Turismo, ripresa attesa a fine luglio «Ma fermate la movida selvaggia»

18 Luglio 2020

Grimi (Assoturismo Confesercenti) fa previsioni tutto sommato positive per la stagione estiva «Il pericolo è abbandonare il target familiare. I sindaci impediscano la vendita di alcolici ai minori»  

TERAMO. La metà di luglio è lo snodo dell'estate, il momento più adatto per un primo bilancio. Gian Luca Grimi, presidente di Assoturismo Confesercenti guarda per la provincia di Teramo al prossimo futuro con fiducia, anche se non nasconde che ci sono alcune pericolose insidie da evitare. «Bisogna inquadrare le nuove tendenze e fare focus su ciò che va cavalcato e ciò che va eliminato dal nostro turismo», esordisce Grimi.
L’analisi parte dai dati. Giugno ha fatto registrare cali superiori al 50%. «E non poteva essere altrimenti. Il 15% delle strutture è chiuso e tra questi alcuni grandi alberghi e villaggi che, da soli, contano normalmente decine di migliaia di presenze. Decisamente meglio l'interno, montagna, fascia collinare e borghi – molto attrattivi Campli e Civitella – che, tuttavia, non hanno capacità ricettiva sufficiente a compensare la costa», osserva. Nella seconda metà di luglio Grimi prevede la svolta. «Ci aspettiamo di arrivare a numeri più consoni per poi affrontare un agosto che, ci aspettiamo, sia a pieno regime, soprattutto nell'extralberghiero (B&B, case vacanze, appartamenti) ma ancora con qualche problema nell’alberghiero».
Il presidente è sicuro: «Il settore turistico abruzzese e la sua locomotiva teramana non moriranno. Anzi, il settore è in piena fase evolutiva e, se finalmente la politica aiuterà, il futuro del turismo parlerà abruzzese.

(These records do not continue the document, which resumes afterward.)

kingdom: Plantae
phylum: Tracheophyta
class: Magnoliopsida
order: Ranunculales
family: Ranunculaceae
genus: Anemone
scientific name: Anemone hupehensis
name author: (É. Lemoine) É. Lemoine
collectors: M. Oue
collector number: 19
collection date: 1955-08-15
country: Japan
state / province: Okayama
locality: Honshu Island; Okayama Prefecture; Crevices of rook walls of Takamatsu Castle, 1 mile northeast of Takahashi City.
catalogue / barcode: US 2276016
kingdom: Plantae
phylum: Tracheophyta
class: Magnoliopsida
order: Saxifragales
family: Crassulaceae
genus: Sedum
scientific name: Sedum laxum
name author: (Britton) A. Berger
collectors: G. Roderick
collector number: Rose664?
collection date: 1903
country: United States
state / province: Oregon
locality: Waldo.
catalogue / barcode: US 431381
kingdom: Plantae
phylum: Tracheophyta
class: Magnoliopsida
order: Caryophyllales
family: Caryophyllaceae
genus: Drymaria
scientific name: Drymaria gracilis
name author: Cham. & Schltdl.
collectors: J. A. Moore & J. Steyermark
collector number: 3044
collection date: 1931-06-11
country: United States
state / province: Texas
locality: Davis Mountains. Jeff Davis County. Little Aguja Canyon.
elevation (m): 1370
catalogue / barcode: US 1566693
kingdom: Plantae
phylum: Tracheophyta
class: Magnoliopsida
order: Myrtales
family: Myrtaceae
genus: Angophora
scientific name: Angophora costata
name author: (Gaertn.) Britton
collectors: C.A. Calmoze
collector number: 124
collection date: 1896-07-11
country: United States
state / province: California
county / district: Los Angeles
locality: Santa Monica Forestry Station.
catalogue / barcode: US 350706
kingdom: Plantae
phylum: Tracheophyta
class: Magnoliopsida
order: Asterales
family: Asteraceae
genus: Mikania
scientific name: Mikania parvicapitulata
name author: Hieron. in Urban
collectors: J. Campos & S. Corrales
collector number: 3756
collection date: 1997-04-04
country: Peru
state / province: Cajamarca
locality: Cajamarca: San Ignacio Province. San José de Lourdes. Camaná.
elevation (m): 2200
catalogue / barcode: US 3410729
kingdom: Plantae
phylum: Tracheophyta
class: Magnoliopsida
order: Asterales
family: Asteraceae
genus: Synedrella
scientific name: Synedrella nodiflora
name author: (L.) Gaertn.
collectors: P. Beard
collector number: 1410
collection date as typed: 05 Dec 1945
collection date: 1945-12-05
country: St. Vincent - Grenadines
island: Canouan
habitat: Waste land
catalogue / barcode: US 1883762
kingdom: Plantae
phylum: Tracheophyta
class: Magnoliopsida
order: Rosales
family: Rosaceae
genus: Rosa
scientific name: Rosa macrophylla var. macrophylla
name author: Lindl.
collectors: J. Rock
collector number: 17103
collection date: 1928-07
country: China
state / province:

Stiano quindi tranquilli i nostri affezionati clienti: il Teramano è perfettamente in grado di accogliere e ridare serenità a chi tanto ha sofferto. Ciò si deve a tutto il sistema turistico e alle sue migliaia di imprenditori e lavoratori: chi ha affrontato terremoti, nevicate epocali, autostrade devastate, servizi di trasporto assenti ha ormai sviluppato gli anticorpi in uno stato di crisi permanente e costruito una notevole progettualità aziendale. Lo dico con orgoglio, il nostro sistema turistico si sta dimostrando uno dei migliori in questo grave periodo».
Ma non bisogna abbassare la guardia. Il Covid ha rivoluzionato l’assetto del turismo «sviluppando in tendenze positive, e negative, che devono essere immediatamente riconosciute e governate. Il nostro capitale vero è l'immagine territoriale: va difesa e valorizzata. Turismo è tutto il sistema territoriale e non le singole strutture o categorie. Ciò che accade sul territorio contribuisce in modo determinante a costruire o rovinare l'immagine. Lancio un allarme: non possiamo nè vogliamo essere identificati come il territorio dalla movida selvaggia. Gli episodi negativi che stanno accadendo non si devono ripetere e devono essere repressi. Se c'è una caratteristica comune alle richieste dei turisti in questo periodo post Covid è la sicurezza. È il valore primario che chiedono le famiglie. La stessa Ibiza stessa sta abbandonando il format storico di "movida incontrollata": sarebbe assurdo se ora noi abbandonassimo la nostra immagine da family coast. Sbagliato in assoluto poi additare i pubblici esercizi quali responsabili di un problema: invece rappresentano un elemento regolatore. Scendano in campo i sindaci con apposite ordinanze: si proibisca, o si limiti, la vendita selvaggia di alcolici nei supermarket dove i giovani, anche minorenni (basta far comprare da un maggiorenne), si riforniscono a costi irrisori. Un plauso va al Comune di Alba Adriatica che ha stilato un serio protocollo comportamentale con le categorie. E' solo un primo passo che deve essere raccolto da tutti e sviluppato concretamente».